INPUT DATA:
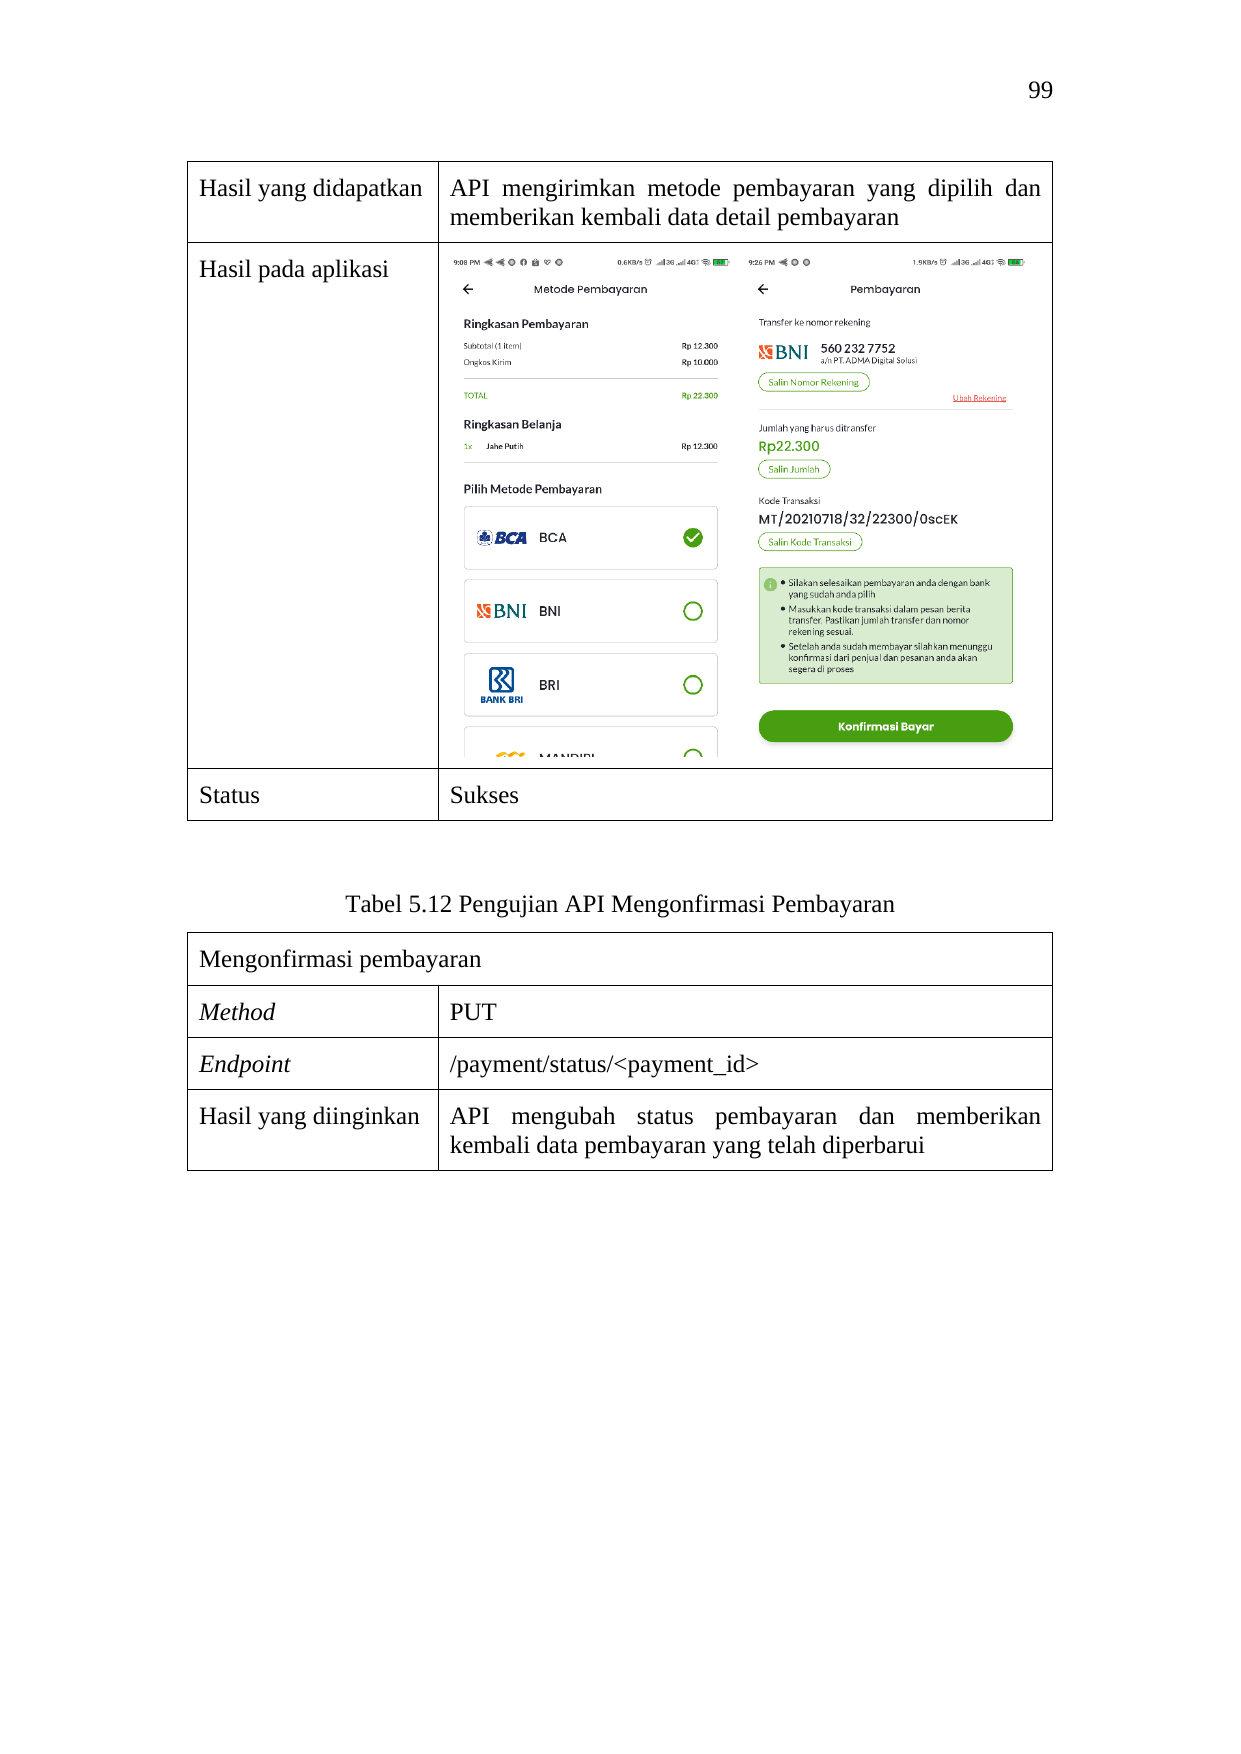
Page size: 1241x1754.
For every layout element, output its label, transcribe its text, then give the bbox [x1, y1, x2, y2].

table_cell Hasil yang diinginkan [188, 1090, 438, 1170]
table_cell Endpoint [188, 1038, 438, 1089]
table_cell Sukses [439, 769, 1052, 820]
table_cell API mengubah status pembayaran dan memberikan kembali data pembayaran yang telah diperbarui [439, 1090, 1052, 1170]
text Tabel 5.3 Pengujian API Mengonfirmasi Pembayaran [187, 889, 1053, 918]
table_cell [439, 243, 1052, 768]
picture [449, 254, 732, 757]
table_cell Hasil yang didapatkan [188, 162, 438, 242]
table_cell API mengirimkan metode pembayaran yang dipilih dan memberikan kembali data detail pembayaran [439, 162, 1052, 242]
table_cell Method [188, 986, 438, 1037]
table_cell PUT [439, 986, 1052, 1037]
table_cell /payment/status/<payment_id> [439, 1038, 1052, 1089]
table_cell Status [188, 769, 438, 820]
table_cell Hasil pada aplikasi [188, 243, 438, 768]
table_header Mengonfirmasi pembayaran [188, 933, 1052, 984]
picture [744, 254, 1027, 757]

ASSIGNMENT:
Write the records above out again word for word, skipping each picture.

ANSWER FOR THIS EXERCISE:
Page size: 1241x1754.
For every layout element, output its label, transcribe its text, then give the bbox [x1, y1, x2, y2].

table_cell Hasil yang diinginkan [188, 1090, 438, 1170]
table_cell Endpoint [188, 1038, 438, 1089]
table_cell Sukses [439, 769, 1052, 820]
table_cell API mengubah status pembayaran dan memberikan kembali data pembayaran yang telah diperbarui [439, 1090, 1052, 1170]
text Tabel 5.3 Pengujian API Mengonfirmasi Pembayaran [187, 889, 1053, 918]
table_cell [439, 243, 1052, 768]
picture [449, 254, 732, 757]
table_cell Hasil yang didapatkan [188, 162, 438, 242]
table_cell API mengirimkan metode pembayaran yang dipilih dan memberikan kembali data detail pembayaran [439, 162, 1052, 242]
table_cell Method [188, 986, 438, 1037]
table_cell PUT [439, 986, 1052, 1037]
table_cell /payment/status/<payment_id> [439, 1038, 1052, 1089]
table_cell Status [188, 769, 438, 820]
table_cell Hasil pada aplikasi [188, 243, 438, 768]
table_header Mengonfirmasi pembayaran [188, 933, 1052, 984]
picture [744, 254, 1027, 757]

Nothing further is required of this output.